The bedroom door stands open, revealing the California king that seemed perfectly sized for three and now yawns empty as a canyon. Gabe stops in the doorway, staring at that empty space.
“We don’t have to do this in here,” I say.
“Yes, we do.” His voice carries newfound resolve. “If we’re going to do this, we do it here. In our space. All of ours.”
He’s right. Running to another room won’t change anything. The ghost of what we were will follow us wherever we go. Betterto face it head-on, to claim this space for what we’re becoming instead of what we’ve lost.
Afternoon light filters through the windows, casting everything in golden tones that should be romantic but feel melancholy instead. We stand beside the bed, suddenly awkward as teenagers, unsure how to begin something we’ve done a hundred times before.
“I don’t remember how to do this,” I admit.
“The mechanics are the same.”
“That’s not what I mean.”
“I know.” He reaches for the hem of my shirt, then stops. “Can I?”

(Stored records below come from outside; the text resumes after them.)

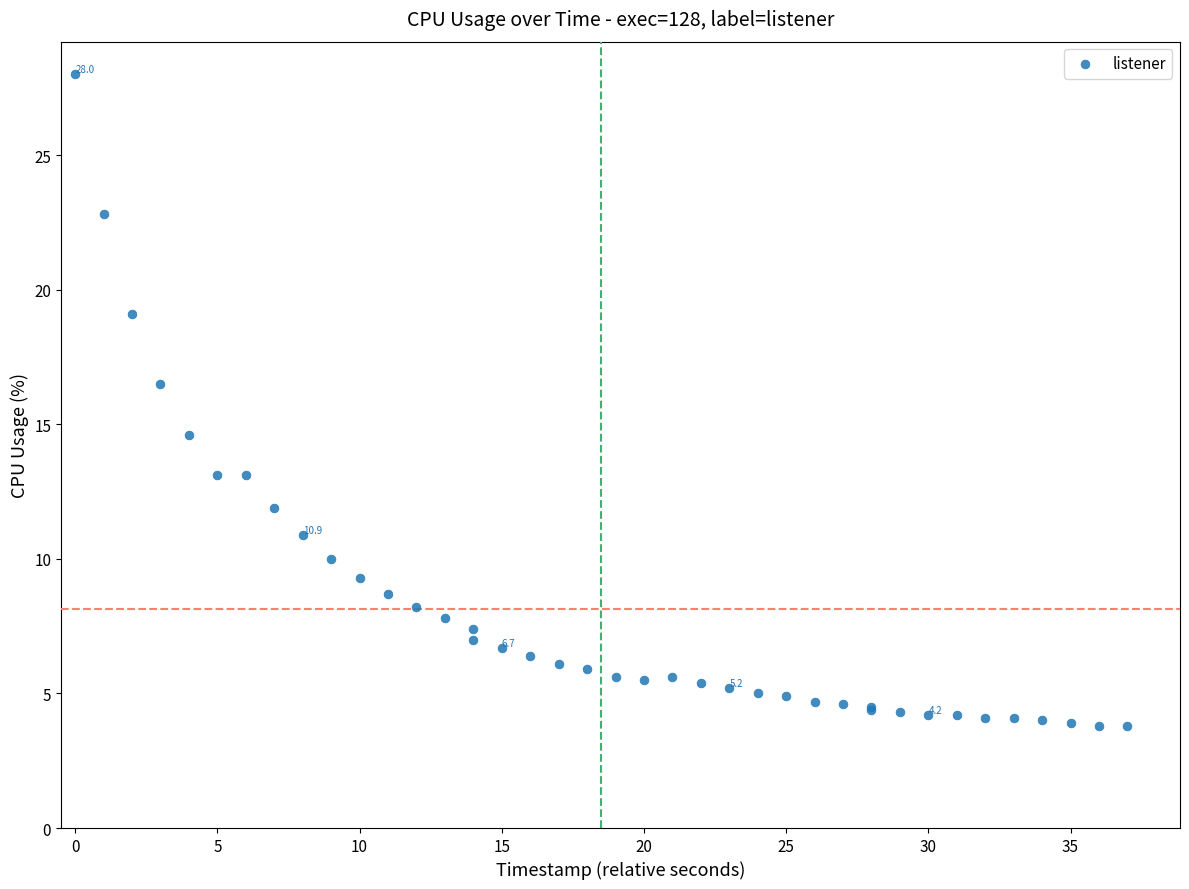

What Y value in the scatter plot is closest to 15?

14.6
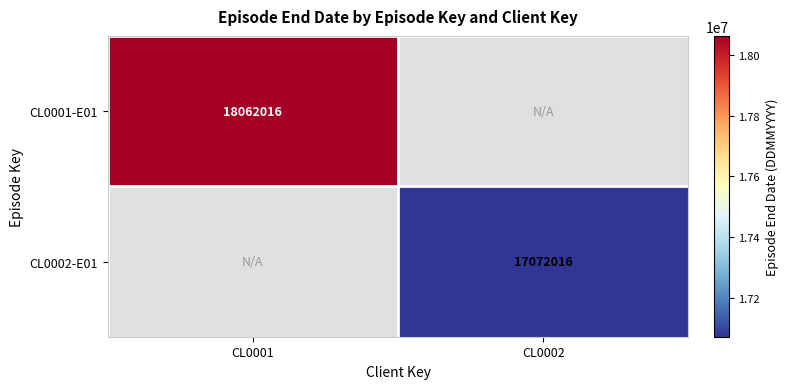

The value of CL0001-E01 at CL0001 is 18062016. True or false?

True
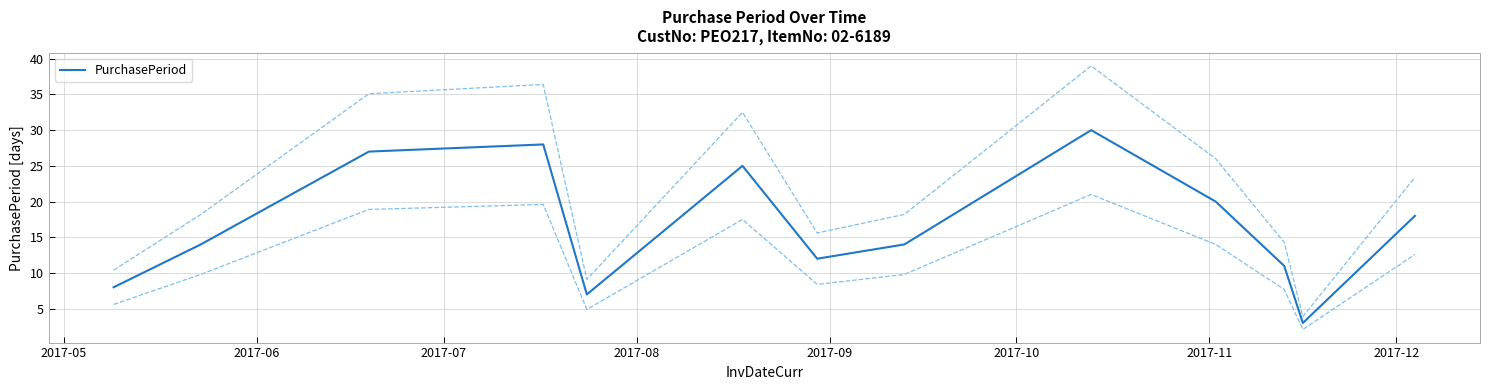

True or false: there are more than 1 points higher than both neighbors.

True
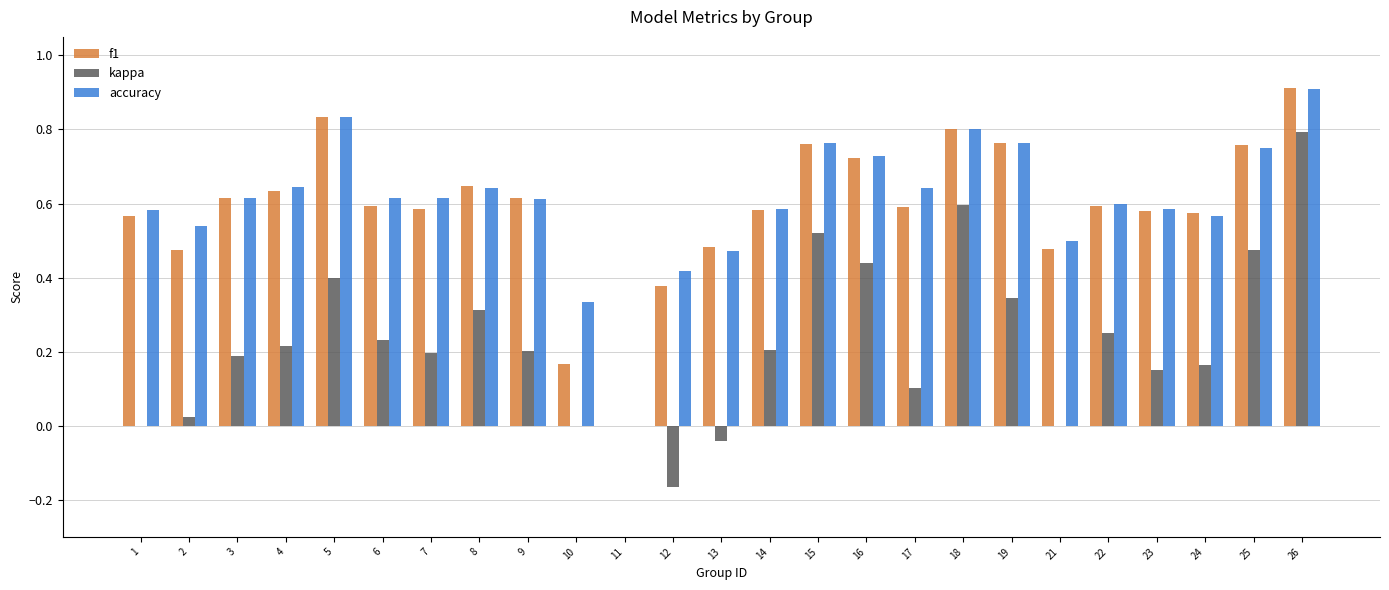

Is it true that f1 equals 0.6 at 14?

True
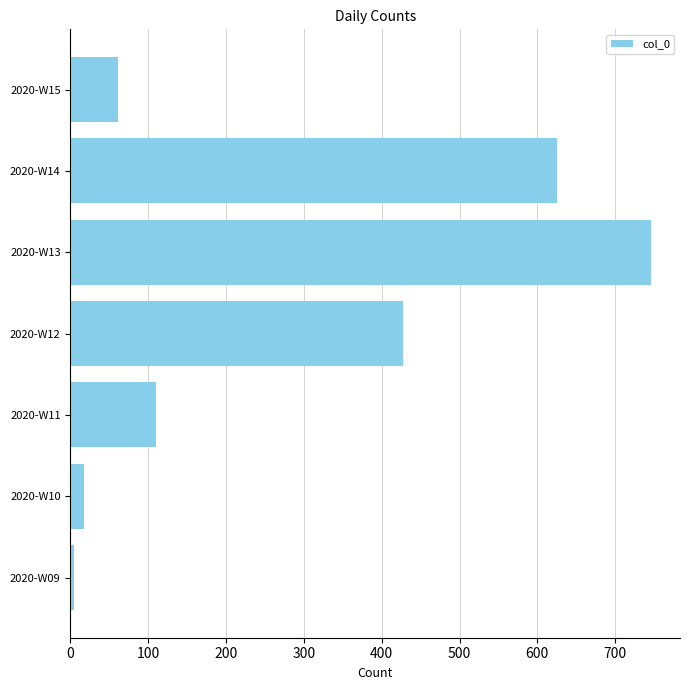

List the labels in order of value, smallest first.

2020-W09, 2020-W10, 2020-W15, 2020-W11, 2020-W12, 2020-W14, 2020-W13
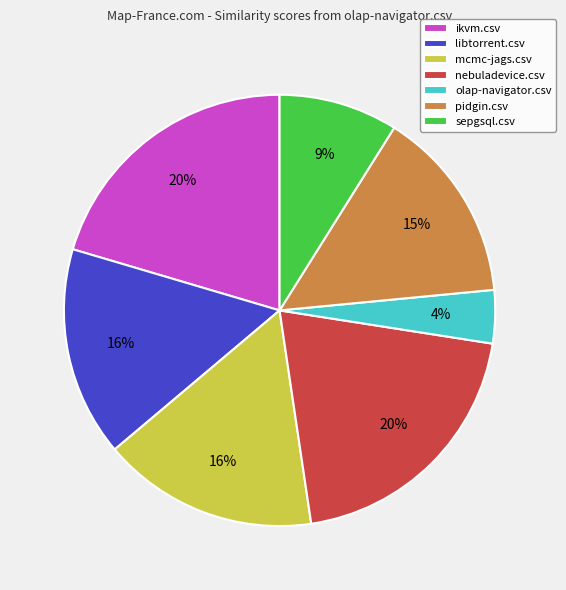

Count the number of slices in the pie.

7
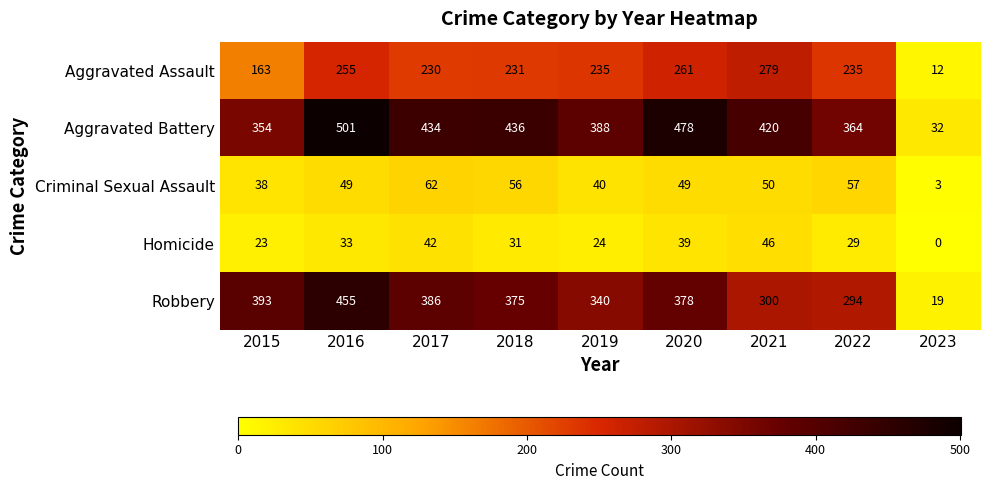

What is the difference between the maximum and minimum values in the Robbery series?

436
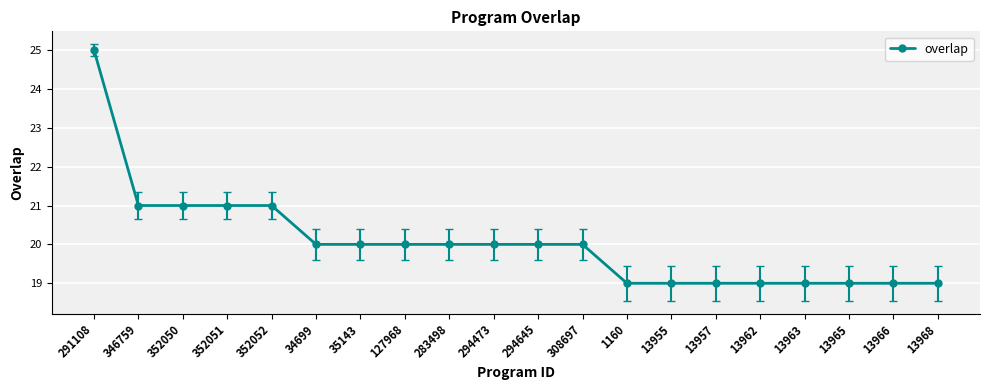

What is the smallest value displayed?

19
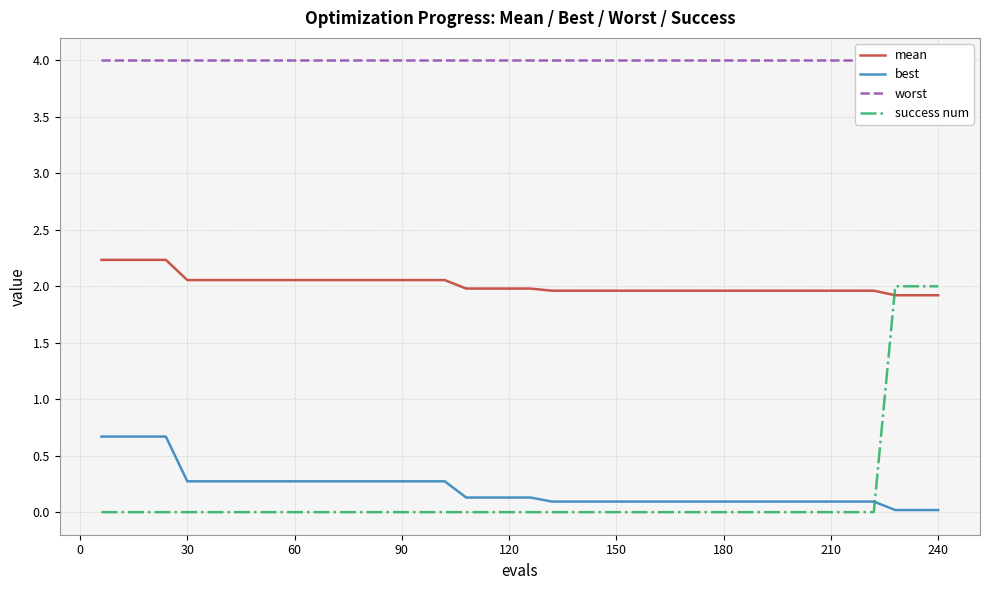

Which series has the largest range (max minus min)?

success num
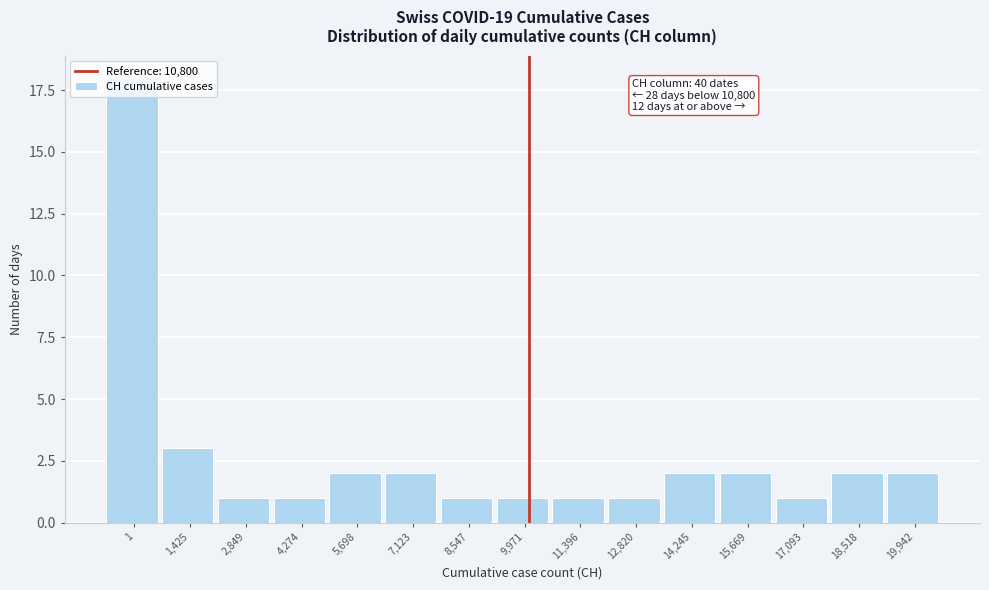

What is the label of the 4th bar from the left?

4,274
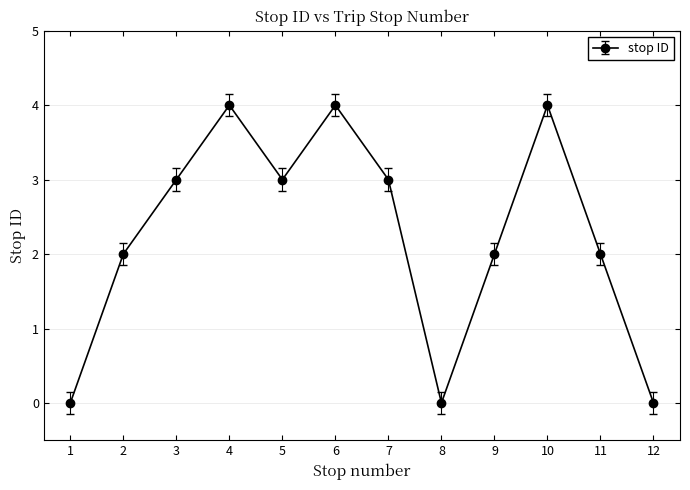

How many data points are less than 3?

6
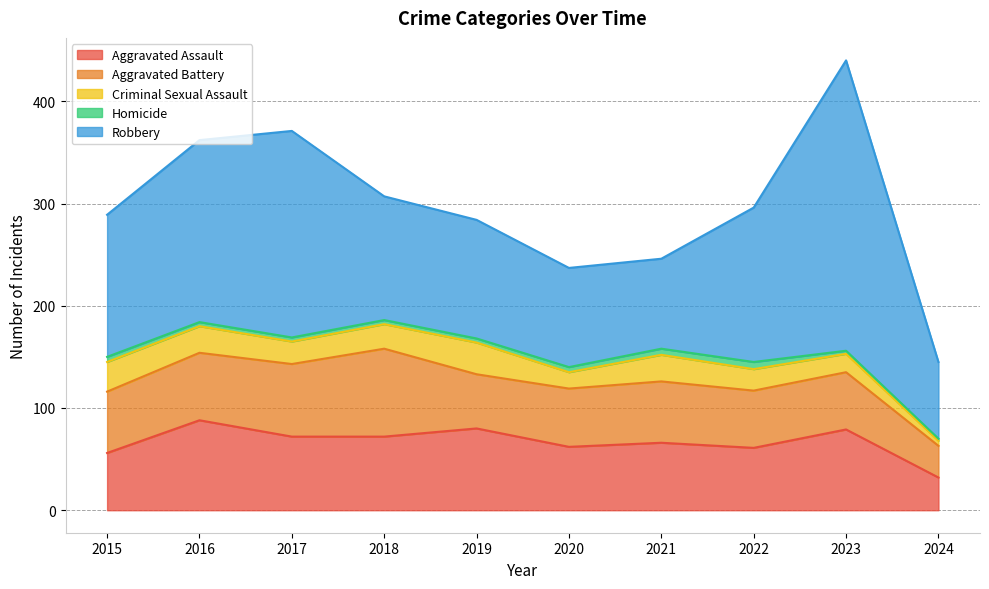

Is the value of Aggravated Battery at 2017 greater than the value of Homicide at 2016?

Yes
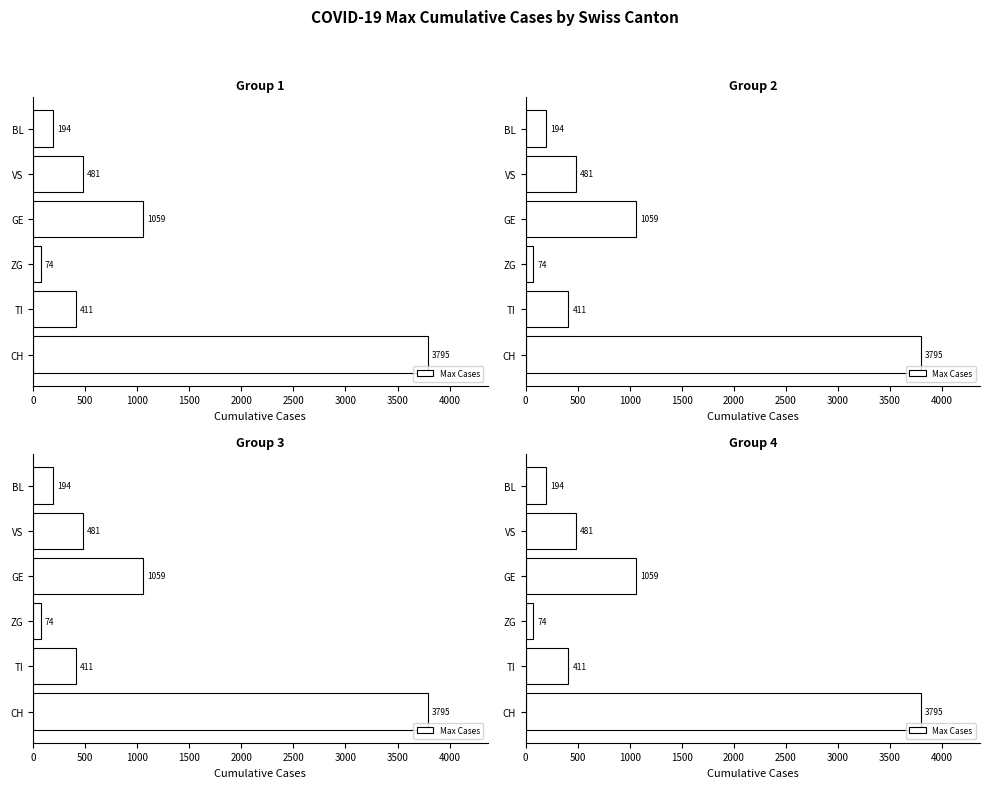

True or false: the data shows 5433 at CH.

False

The formality of the question breaks my heart a little. When did we become strangers asking permission for touches that used to be as natural as breathing?
I nod, and he lifts my shirt over my head. His eyes track over skin he’s kissed and marked and worshipped, but now they hold uncertainty alongside desire.
“You’re so beautiful,” he says, as if he’s just remembering.
“Touch me.”
His hands settle on my waist, thumbs tracing the curve of my ribs. Familiar territory mapped by fingers that know every sensitive spot, every place that makes me gasp. But something’s missing—the easy confidence that came from being part of a unit that knew exactly how to drive me to the edge of sanity.
I reach for his shirt, pull it over his head to reveal the body I’ve explored countless times. Scars I’ve kissed, muscles I’ve gripped, skin I’ve marked with my nails. Still beautiful. Still mine. But somehow foreign now that half our dynamic is gone.
We undress each other slowly, carefully, like we’re handling something fragile that might shatter if we move too fast. When we’re finally naked, standing beside the bed where we’ve made love hundreds of times, the silence feels heavier than before.
“This is weird,” he says finally.
“Really weird.”
We ease down onto the edge of the bed, but even that feels too loaded. Like we’re trespassing in a memory.
Gabe lies back first. I follow, but instead of straddling him, I curl into his side, resting my cheek against his chest. His heartbeat stutters under my ear, not from arousal, but uncertainty.
Loss.
This isn’t lust humming between us—it’s the echo of something we’re both afraid we’ve lost for good.
His fingers drift up my spine, trembling slightly. I press my mouth to the spot beneath his collarbone, where I once left teeth marks in a moment of passion.
Now my lips linger there, not from desire—but searching. Waiting for something to feel right.
It doesn’t.
His breath catches—not in pleasure. In hesitation. His palm stills on my skin.